## Work to complete:
From the first line of the data below through the line holding "Wir versprechen, sie", write out each line exactly as it stands.

## Records for the task:
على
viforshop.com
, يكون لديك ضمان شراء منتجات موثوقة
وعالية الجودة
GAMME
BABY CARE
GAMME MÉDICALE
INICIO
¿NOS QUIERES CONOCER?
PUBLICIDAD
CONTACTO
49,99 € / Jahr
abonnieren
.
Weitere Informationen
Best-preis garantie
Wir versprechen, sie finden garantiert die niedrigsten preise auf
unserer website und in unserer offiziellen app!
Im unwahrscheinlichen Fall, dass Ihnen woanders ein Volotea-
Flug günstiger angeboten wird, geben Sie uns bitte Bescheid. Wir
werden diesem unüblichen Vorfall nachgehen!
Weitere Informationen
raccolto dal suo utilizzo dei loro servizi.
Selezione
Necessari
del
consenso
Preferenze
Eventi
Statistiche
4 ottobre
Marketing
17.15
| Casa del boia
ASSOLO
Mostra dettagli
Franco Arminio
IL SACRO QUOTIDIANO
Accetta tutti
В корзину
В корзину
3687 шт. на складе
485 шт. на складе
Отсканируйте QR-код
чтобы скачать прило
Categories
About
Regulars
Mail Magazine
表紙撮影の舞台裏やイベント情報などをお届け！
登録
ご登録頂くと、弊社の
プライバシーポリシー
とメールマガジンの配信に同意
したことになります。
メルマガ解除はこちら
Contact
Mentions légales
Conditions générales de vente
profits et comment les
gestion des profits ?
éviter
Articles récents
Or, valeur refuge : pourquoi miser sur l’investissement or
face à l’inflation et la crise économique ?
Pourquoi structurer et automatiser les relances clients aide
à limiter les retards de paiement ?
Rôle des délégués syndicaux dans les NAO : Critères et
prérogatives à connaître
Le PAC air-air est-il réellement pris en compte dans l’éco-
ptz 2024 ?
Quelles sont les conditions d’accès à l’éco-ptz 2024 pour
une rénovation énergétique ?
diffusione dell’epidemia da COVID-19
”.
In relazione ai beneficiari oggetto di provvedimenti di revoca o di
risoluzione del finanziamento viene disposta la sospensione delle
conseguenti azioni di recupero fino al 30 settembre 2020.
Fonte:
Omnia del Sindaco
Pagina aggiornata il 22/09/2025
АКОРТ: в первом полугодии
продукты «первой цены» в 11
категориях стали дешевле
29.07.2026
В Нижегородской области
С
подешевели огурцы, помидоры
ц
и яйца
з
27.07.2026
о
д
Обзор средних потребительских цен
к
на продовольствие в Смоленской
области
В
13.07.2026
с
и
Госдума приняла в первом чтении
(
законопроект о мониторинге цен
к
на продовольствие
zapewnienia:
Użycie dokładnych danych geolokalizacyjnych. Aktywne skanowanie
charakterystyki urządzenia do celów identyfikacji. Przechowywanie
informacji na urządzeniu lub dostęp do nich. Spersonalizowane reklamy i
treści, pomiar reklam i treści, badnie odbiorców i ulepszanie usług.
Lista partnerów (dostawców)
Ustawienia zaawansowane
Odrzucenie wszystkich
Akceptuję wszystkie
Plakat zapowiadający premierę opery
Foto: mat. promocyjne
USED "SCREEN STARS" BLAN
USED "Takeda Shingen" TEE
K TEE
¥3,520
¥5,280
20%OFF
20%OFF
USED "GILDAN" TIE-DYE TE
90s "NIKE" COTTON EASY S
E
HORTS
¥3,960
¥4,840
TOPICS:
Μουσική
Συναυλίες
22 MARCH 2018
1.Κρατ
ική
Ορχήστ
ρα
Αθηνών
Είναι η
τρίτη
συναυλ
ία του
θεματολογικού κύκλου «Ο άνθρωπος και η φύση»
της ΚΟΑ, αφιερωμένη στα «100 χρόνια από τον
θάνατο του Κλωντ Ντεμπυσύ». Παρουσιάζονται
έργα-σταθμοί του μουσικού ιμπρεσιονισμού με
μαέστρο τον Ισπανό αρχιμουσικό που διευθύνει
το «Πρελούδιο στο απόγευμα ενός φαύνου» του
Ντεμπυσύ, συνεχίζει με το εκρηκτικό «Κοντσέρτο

## Exercise result:
على
viforshop.com
, يكون لديك ضمان شراء منتجات موثوقة
وعالية الجودة
GAMME
BABY CARE
GAMME MÉDICALE
INICIO
¿NOS QUIERES CONOCER?
PUBLICIDAD
CONTACTO
49,99 € / Jahr
abonnieren
.
Weitere Informationen
Best-preis garantie
Wir versprechen, sie finden garantiert die niedrigsten preise auf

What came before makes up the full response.